Building Tooling for Engineering Teams
From Sherpa at Zappos to Webflow HUD, I've spent my career building tools that make other builders faster. Here's how I approach it.
2 minute read
Zapier's application for an Applied AI Engineer asked:
Have you built tooling or platforms used by other engineering teams? Describe one example and how you worked across teams.
I love building tools for people, so I thought "this should be written down!"
I Love Building Tools For Builders
Yes. I've spent most of my career building for builders.
My first real taste of this came at Zappos, where I built Sherpa, a tool that collapsed the "dev machine setup to first PR" timeline from 1-2 weeks down to half a day.
That's when I fell in love with building for builders.
At Walmart, I was on the team that built the Electrode framework (a React component library) and stood up CI/CD infrastructure managing over 450 Jenkins jobs.
I eventually joined the Edge Foundation team at Walmart, where I contributed to building the proxy and CD and later went to work with all of the Walmart DevOps teams to lead workshops, teach and consult on the Lua-based CDN/proxy configuration system to deploy powerful custom configurations.

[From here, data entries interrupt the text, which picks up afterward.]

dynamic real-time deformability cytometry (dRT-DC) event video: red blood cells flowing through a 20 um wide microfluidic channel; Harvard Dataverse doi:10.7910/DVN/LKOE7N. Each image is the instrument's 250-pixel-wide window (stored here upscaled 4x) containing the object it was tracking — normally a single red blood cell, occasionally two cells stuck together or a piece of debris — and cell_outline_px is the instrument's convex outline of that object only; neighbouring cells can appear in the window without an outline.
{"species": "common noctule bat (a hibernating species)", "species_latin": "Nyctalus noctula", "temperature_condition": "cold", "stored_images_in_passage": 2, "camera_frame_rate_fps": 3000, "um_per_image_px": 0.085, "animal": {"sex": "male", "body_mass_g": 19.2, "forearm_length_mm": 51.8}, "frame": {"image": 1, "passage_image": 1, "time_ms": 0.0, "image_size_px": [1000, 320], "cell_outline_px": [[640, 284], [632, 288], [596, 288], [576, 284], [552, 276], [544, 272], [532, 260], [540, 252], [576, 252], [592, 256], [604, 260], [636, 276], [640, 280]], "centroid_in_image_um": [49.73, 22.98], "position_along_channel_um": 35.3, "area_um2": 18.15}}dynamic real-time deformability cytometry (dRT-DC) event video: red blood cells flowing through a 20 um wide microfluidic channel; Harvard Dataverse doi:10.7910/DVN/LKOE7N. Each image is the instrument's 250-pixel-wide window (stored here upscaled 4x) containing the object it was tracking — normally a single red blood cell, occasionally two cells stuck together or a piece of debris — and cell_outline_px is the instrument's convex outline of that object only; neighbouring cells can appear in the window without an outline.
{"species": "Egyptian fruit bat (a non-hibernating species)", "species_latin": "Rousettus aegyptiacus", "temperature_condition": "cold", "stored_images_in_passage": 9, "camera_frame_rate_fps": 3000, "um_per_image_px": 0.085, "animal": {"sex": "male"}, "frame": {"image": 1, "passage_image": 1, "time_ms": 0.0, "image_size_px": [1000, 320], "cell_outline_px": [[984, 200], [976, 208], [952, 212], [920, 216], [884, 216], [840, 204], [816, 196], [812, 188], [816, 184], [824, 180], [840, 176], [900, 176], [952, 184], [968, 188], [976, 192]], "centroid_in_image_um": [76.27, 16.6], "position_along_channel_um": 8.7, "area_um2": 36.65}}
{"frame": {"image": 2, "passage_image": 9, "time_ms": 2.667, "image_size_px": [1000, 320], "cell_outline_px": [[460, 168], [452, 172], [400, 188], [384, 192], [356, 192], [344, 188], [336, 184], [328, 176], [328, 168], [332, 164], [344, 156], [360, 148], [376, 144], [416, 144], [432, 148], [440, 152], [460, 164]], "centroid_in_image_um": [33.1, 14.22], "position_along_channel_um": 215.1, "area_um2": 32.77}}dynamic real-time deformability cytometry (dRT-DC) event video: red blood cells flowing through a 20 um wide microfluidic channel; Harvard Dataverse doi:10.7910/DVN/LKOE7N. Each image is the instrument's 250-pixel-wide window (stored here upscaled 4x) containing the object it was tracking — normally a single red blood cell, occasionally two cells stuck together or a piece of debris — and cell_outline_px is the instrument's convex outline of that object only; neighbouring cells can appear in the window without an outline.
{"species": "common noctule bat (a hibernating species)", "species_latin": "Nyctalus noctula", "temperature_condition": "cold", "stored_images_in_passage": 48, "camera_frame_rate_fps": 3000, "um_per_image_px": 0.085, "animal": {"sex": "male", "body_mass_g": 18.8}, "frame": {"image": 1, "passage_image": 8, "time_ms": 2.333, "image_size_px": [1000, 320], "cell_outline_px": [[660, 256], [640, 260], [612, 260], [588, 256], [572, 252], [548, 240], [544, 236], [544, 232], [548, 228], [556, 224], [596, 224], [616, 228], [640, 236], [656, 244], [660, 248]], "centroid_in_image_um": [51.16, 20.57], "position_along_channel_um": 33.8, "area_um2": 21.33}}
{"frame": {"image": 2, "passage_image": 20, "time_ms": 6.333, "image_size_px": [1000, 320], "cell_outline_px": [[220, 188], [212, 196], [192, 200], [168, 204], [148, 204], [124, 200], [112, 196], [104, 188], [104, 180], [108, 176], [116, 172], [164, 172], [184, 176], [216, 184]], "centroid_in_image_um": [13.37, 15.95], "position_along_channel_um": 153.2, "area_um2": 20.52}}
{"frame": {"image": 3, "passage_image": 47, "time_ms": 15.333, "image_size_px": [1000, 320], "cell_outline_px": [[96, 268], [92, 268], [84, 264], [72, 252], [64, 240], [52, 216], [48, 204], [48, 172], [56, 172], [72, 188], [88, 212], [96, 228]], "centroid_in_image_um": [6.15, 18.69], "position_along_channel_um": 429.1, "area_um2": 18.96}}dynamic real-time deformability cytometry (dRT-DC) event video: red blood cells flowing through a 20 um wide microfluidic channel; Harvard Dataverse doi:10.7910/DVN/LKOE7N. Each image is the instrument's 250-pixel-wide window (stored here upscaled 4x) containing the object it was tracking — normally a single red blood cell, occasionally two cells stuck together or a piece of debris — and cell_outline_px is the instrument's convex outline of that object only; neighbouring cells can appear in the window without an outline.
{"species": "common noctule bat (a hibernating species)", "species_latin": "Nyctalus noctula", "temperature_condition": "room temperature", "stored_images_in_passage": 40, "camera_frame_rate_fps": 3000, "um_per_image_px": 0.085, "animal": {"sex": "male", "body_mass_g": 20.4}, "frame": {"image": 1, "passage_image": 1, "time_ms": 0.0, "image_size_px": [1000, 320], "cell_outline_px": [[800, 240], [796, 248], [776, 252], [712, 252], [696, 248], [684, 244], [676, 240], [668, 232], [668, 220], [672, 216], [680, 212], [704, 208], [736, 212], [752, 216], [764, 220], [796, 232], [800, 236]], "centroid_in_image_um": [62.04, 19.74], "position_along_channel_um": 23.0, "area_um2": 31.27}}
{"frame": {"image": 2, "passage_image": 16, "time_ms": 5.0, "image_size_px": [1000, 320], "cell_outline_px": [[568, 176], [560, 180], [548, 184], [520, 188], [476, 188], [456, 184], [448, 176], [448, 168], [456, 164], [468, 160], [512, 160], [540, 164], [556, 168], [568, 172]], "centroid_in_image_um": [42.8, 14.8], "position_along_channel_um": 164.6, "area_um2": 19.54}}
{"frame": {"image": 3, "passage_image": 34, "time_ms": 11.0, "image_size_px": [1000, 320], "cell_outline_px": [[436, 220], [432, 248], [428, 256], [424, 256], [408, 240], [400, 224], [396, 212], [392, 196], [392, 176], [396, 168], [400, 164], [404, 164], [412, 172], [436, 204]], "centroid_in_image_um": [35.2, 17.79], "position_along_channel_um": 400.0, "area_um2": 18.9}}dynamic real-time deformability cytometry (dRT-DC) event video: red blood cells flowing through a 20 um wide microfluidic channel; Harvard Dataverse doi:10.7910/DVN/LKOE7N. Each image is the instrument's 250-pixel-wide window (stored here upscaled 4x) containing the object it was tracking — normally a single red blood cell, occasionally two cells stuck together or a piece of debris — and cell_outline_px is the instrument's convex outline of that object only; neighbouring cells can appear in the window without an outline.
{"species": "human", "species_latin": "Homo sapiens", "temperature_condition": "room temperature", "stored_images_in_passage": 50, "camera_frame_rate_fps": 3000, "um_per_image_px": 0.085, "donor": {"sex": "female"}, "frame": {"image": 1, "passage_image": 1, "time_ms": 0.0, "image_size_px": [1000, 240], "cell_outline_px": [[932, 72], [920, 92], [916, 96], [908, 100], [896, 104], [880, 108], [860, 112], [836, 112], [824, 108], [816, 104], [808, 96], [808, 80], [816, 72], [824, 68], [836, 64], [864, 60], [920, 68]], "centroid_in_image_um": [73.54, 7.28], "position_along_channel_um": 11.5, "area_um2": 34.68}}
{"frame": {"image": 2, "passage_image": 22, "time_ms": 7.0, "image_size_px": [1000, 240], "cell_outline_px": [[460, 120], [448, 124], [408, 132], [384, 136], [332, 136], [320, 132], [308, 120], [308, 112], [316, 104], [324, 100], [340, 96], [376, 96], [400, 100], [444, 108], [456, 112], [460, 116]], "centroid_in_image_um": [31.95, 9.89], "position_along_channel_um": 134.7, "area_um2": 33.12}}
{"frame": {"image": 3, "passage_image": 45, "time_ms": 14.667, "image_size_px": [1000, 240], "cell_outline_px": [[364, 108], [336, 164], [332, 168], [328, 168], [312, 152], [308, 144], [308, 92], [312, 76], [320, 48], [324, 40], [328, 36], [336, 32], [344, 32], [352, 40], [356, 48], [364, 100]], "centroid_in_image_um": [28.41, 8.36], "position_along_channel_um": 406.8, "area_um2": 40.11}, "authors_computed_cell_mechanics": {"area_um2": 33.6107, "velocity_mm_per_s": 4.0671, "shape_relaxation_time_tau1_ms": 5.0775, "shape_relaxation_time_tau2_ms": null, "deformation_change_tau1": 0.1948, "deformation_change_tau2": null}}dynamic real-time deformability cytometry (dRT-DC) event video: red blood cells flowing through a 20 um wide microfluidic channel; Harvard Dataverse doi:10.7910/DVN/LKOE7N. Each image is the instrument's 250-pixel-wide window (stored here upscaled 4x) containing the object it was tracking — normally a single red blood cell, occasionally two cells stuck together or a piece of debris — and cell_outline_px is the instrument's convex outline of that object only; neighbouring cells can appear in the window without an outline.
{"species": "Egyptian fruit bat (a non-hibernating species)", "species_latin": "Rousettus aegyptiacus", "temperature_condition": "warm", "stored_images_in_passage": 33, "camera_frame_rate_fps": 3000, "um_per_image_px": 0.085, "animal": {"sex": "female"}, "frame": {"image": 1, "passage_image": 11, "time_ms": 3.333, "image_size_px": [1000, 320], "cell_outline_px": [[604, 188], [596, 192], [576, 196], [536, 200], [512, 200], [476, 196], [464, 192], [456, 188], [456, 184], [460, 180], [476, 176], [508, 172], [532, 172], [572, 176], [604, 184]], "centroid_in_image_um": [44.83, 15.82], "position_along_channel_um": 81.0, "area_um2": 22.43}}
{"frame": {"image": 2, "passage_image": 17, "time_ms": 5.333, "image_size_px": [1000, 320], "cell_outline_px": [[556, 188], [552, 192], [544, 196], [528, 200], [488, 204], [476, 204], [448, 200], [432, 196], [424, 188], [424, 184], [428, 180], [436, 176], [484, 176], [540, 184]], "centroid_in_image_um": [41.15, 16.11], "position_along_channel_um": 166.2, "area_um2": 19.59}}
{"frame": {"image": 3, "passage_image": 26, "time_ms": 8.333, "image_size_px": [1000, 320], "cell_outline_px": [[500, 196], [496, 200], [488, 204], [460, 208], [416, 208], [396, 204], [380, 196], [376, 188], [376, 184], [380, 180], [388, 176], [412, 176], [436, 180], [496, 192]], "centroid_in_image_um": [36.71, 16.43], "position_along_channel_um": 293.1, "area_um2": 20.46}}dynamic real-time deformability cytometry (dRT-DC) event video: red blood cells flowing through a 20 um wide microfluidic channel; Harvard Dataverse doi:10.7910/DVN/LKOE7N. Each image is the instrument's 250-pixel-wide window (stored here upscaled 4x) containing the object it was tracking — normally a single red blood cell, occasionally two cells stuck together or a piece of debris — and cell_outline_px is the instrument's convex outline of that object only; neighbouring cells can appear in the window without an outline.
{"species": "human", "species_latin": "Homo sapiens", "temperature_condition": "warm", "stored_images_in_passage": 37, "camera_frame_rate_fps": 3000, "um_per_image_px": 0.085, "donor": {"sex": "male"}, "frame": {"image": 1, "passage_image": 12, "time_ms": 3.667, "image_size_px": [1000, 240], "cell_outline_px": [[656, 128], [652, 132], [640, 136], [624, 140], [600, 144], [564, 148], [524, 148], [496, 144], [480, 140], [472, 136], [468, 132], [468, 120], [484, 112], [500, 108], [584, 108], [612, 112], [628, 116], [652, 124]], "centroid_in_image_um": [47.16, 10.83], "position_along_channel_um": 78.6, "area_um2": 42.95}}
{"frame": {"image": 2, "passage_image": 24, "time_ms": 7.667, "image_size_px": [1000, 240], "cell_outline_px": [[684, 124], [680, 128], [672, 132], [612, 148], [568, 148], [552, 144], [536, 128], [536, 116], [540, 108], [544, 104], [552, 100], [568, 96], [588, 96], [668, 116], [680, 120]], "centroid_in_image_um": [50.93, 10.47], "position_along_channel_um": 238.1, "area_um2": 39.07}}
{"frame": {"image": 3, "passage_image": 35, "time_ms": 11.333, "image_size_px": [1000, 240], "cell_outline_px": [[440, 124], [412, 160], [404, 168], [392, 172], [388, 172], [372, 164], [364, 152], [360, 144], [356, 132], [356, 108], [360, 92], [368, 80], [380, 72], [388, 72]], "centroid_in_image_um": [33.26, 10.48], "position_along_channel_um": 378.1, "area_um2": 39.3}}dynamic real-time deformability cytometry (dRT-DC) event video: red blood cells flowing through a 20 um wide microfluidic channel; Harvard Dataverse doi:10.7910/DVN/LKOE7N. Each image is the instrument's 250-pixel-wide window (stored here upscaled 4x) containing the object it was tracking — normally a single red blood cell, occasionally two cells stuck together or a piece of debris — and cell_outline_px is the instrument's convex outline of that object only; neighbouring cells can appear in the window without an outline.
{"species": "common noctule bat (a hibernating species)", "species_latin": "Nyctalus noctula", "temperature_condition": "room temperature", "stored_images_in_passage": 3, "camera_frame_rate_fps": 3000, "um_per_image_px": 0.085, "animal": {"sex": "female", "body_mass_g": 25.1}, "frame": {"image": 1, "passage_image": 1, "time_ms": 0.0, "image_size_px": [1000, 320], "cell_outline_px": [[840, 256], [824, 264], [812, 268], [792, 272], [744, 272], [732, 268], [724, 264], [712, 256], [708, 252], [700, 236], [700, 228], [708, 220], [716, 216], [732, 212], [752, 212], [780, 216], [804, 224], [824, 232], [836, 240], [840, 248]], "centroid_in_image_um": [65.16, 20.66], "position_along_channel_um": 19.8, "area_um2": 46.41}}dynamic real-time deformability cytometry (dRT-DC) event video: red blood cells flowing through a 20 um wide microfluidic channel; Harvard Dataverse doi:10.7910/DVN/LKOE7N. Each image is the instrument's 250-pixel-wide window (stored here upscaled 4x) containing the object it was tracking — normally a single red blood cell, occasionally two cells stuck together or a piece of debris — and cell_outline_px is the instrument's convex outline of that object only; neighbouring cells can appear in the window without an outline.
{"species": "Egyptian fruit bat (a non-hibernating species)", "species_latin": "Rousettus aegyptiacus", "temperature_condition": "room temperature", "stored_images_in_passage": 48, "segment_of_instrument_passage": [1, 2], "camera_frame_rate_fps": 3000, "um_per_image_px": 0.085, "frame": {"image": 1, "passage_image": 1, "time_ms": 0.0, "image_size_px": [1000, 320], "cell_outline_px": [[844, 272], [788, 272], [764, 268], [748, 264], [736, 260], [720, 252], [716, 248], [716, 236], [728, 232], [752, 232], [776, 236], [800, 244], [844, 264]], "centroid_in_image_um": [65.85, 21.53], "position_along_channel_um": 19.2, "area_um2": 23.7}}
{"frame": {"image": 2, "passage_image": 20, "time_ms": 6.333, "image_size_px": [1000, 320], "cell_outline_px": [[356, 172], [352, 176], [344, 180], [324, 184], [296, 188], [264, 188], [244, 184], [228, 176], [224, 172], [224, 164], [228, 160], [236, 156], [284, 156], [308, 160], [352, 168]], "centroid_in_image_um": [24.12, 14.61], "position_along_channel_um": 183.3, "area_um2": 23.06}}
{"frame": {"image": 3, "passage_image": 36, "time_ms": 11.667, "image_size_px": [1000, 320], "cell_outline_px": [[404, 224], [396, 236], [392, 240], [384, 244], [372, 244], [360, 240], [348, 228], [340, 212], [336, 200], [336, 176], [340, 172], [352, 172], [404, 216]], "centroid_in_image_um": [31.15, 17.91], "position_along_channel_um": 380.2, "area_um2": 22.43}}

At Webflow, I joined the core web team to provide the Webflow engine implementation for all product teams.
I fell into improving our CI/CD process and started a team in Systems and Infrastructure called "Build and Health", where we worked on CI/CD, the testing infrastructure and later co-built a tool called Webflow HUD. HUD (as far as I know, the still use today) was for engineers to work with the multi-service system locally. I also started a project to decouple the monolith into entrypoints, giving dev teams a smaller blast radius when shipping bugs to prod.
At Murmur, I built Plumb internally so engineering and non-engineering teams could build Supermanage with a common language. Eventually, Plumb became the product itself.
Philosophy
I love building for builders. Whether it's internal tooling or platforms like Plumb (which let non-engineers contribute to engineering functions), my best work happens when I'm amplifying other people's velocity.